The best news? Google’s internal data shows that advertisers who use responsive ads to test copy combinations see an average of 15% more clicks. With that knowledge, there’s no reason for sponsors and CROs not to invest in responsive search.

How to Create an Effective Ad

The best way for trials to take advantage of responsive search is experimentation. With up to 15 headline options available, it’s important to test as many ad components as possible. Clinical trials should try to have at least five unique headlines of varying length in order to evaluate which strategies are most effective. If a particular headline is not performing well, Google will stop showing it.

To take full advantage of responsive ads, trials should create some headlines that feature relevant keywords and some that don’t. Each headline should spotlight a unique feature or benefit of the study to appeal to various patient demographics. Google even allows marketers to test their ad strength for features like relevance and diversity of copy.

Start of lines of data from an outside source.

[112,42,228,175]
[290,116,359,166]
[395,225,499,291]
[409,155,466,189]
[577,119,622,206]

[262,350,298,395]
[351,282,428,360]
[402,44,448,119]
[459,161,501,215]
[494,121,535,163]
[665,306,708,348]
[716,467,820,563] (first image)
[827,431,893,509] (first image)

When creating responsive ads, CROs and sponsors will likely come across the option to “pin” headlines and descriptions in certain positions. This can be useful for disclaimers and important medical information, especially if the algorithm has a few “pinned” lines to choose from. This allows for variation even in less catchy text that may be required by compliance.  

Another benefit of responsive ads is that they can help clinical trials evaluate the effectiveness of certain campaigns. CROs and sponsors can access reporting metrics to see how many impressions each ad combination has received. Google’s machine learning also makes suggestions on how to improve ad copy. Clinical trials can use this capability to revamp underperforming ads, while still maintaining the ability to edit and approve content.

Looking Ahead for Clinical Trials

Responsive ads have the potential to redefine the paid search landscape. They can help CROs and sponsors build catered content for different demographics and gain exposure to new patient populations. With added resources to increase CTRs and boost patient enrollment, clinical trials will likely be able to reduce advertising spend without sacrificing results.

Though responsive ads are currently in beta and not available to all marketers, Google is expected to complete a full-scale launch fairly soon. In the meantime, clinical trials can take advantage of mobile-optimized longer text ads, which have also been shown to significantly boost ad CTRs as well.